Die tschechische Bevölkerung bildet eine wichtige Zielgruppe für Händler und Gastronomen der Region. Um sich besser auf deren Bedürfnisse einstellen zu können, organisierte Pro Weiden mit der IHK eine Fahrt nach Pilsen. Dabei gab es spannende Zahlen wie diese: 91 Prozent der Westböhmen fahren am liebsten nach Weiden.

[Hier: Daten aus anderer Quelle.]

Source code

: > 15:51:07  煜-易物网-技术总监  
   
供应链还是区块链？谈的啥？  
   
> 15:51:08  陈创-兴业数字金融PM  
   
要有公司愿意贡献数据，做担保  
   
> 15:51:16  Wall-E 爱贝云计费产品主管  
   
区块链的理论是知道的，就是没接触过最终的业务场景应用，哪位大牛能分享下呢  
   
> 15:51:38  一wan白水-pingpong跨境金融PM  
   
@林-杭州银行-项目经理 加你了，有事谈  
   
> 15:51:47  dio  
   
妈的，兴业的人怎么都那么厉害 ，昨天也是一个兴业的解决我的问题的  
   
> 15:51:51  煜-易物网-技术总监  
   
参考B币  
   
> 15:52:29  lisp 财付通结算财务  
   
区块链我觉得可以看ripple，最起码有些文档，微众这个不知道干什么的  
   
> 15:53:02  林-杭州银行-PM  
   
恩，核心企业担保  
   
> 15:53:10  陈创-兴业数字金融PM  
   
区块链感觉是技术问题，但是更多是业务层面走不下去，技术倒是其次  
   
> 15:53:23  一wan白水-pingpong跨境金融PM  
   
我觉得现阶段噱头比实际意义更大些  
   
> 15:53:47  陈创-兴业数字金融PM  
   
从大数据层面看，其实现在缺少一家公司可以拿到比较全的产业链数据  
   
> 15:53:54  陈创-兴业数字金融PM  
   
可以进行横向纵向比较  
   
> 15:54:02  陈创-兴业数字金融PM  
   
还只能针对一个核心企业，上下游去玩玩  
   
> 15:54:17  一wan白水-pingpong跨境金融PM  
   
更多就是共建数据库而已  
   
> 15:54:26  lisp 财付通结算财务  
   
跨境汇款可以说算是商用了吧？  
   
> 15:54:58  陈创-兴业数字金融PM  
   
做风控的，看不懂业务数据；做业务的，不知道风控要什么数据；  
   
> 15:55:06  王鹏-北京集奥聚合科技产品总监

Zur Delegation gehörten Vertreter der Wirtschaftsförderung, des Tourismus, Mitarbeiter des Projektmanagements Europaregion Donau-Moldau des Weidener Einzelhandels sowie weitere Interessierte. Vor Ort fand ein reger Austausch mit den verschiedensten Referenten der Westböhmischen Universität, der IHK Pilsen und Oberpfalz/ Kelheim und einer Abordnung der Stadt Pilsen statt.

Nach der Begrüßung durch Jiri Preis von der wirtschaftswissenschaftlichen Fakultät der westböhmischen Universität Pilsen erfuhr die Weidener Delegation, dass die westböhmische Universität in den letzten Jahren mehr als 100 Millionen Euro in die Ausstattung investiert hat.

Karla Stankova, Leiterin des Regionalbüros Pilsen der IHK Regensburg und AHK Pilsen, informierte über die Herausforderungen des gemeinsamen Wirtschaftsraums Ostbayern/ Westböhmen. Zukünftig wolle man hier weiteres Innovationspotenzial ausschöpfen, Fachkräfte gewinnen und weiterqualifizieren sowie die Infrastruktur weiterentwickeln. Eine große Herausforderung, die es zu bewältigen gilt, ist die Sprachbarriere. Pro Weiden bietet alljährlich einen speziellen Tschechischkurs für den Handel an.

13,2 Millionen nach Weiden


Matthias Segerer von der IHK Regensburg referierte über das Thema Tschechische Kunden und die Chancen für Handel und Tourismus. Aus einer IHK Studie geht hervor, dass 46 Prozent der Westböhmen in die Oberpfalz zum Einkaufen oder zur Nutzung von Freizeitangeboten kommen. Insgesamt gibt diese Zielgruppe 95 Millionen Euro in dieser Region aus, wovon 13,2 Millionen Euro in Weiden umgesetzt werden. 91 Prozent der Befragten geben an, am liebsten nach Weiden zu fahren. Beweggründe sind hierfür Angebotsqualität, Sonderangebote und günstigere Preise bei Markenartikeln sowie die kurze Entfernung.

Die Teilnehmer der Pilsenfahrt erfuhren ferner, dass der tschechische Kunde sehr verwöhnt sei und große Verkaufsflächen schätze. Kurze Anfahrtswege werden bevorzugt. Besonderer Wert wird auf Qualität und Zeitersparnis gelegt. Der Käufer sucht gezielt nach günstigen Angeboten mittels Prospekten. Interneteinkauf spielt bisher eher eine untergeordnete Rolle.

In Bayern, fügte Dita Hammerova, die den Lehrstuhl für Marketing an der westböhmischen Universität inne hat, hinzu, lege der tschechische Kunde ebenso besonderen Wert auf Qualität und lasst sich durch Angebote und Prospekte beeinflussen. Besonders gerne kauft er in Geschäften, deren Mitarbeiter tschechische Sprachkenntnisse aufweisen. Pro Besuch setzt der Kunde 85 Euro um.

Besuch im Plaza


Die Abteilung für Entwicklung und Konzeption der Stadt Pilsen sprach über die Entwicklung der innerstädtischen Einkaufsmöglichkeiten sowie den Einkaufsgewohnheiten speziell der Pilsner Einwohner. Hier erfuhren die Teilnehmer der Fahrt, dass große Hypermarkte die Kunden in die Außenstadt locken und die Innenstadt daher immer weniger frequentiert wird. Dies bewies auch ein Besuch im 19 000 Quadratmeter großen Einkaufszentrum Plaza.